### Aim
Switch "developed" to "processed" in the part of the listing that runs from its start through the line containing "haze removal: strength", and give those lines again with nothing else altered.

[Data items]
━━━

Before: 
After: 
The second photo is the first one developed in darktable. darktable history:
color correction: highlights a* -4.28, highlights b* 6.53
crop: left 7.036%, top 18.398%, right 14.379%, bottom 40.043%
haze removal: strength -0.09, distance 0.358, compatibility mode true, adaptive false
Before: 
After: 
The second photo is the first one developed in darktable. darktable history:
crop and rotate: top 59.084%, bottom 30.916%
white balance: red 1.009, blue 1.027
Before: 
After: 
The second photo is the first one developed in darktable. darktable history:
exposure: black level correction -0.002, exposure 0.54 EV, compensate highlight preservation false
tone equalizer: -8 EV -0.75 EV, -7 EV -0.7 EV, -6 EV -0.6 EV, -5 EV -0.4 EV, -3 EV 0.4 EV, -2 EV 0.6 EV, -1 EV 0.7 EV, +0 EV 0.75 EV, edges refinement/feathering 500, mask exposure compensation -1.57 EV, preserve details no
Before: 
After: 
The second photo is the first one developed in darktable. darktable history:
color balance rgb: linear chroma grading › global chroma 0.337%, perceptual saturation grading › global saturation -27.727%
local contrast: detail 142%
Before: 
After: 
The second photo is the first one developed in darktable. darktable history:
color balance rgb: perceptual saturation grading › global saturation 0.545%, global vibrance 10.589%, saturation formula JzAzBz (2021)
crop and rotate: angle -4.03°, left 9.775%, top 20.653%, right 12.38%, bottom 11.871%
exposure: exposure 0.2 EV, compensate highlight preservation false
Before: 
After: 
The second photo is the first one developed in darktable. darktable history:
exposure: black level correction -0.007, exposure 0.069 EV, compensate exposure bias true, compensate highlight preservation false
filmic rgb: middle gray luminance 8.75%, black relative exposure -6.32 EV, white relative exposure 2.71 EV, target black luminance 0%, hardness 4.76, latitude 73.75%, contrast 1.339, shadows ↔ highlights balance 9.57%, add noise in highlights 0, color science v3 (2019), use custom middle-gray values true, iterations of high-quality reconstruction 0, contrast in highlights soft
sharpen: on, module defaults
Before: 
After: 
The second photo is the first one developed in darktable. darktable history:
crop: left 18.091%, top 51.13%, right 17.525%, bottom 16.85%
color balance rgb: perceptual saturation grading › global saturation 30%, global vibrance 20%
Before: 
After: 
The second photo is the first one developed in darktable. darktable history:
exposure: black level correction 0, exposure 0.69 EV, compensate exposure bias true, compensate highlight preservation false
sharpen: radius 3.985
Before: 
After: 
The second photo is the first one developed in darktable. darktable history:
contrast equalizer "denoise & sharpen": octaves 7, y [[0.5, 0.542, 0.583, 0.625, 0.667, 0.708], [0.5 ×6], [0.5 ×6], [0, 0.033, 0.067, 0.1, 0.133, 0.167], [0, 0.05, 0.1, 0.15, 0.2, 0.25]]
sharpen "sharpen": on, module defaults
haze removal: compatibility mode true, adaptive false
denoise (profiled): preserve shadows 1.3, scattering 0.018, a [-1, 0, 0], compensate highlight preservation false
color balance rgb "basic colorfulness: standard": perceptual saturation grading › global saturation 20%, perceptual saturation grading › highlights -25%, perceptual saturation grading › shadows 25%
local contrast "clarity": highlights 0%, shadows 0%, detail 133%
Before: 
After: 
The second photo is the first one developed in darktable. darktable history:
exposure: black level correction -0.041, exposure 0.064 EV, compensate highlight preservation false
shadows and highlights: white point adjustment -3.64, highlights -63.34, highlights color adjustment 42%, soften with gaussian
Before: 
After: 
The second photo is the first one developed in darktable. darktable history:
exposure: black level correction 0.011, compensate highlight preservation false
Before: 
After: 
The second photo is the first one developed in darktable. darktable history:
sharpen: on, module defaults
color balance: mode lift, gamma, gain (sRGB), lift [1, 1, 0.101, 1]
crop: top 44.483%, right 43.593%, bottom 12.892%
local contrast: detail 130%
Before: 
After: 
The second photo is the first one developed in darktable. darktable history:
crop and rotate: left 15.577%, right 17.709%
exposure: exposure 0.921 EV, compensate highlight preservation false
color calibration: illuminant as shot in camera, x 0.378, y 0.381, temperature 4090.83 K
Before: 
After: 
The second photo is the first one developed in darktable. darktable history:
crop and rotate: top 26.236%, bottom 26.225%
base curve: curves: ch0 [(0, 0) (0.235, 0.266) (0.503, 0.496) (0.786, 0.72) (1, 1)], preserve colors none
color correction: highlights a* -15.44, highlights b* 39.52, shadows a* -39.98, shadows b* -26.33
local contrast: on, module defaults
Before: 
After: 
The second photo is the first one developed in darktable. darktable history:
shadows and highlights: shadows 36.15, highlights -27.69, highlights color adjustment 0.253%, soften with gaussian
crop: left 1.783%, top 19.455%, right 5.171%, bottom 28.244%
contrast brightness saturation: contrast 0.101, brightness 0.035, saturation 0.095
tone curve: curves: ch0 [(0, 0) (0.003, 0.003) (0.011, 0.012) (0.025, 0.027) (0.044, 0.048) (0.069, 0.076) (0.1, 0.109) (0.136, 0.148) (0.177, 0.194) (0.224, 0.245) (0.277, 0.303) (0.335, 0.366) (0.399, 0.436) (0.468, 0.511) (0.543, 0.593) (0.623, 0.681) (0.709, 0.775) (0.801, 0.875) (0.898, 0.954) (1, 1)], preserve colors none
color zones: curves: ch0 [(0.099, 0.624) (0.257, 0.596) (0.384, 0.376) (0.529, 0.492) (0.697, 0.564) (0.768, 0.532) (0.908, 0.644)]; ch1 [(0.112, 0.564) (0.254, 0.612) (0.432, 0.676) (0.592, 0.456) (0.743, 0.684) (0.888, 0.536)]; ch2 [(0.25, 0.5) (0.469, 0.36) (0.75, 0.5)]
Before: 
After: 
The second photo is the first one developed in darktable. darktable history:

━━━

### Solution for this problem
Before: 
After: 
The second photo is the first one processed in darktable. darktable history:
color correction: highlights a* -4.28, highlights b* 6.53
crop: left 7.036%, top 18.398%, right 14.379%, bottom 40.043%
haze removal: strength -0.09, distance 0.358, compatibility mode true, adaptive false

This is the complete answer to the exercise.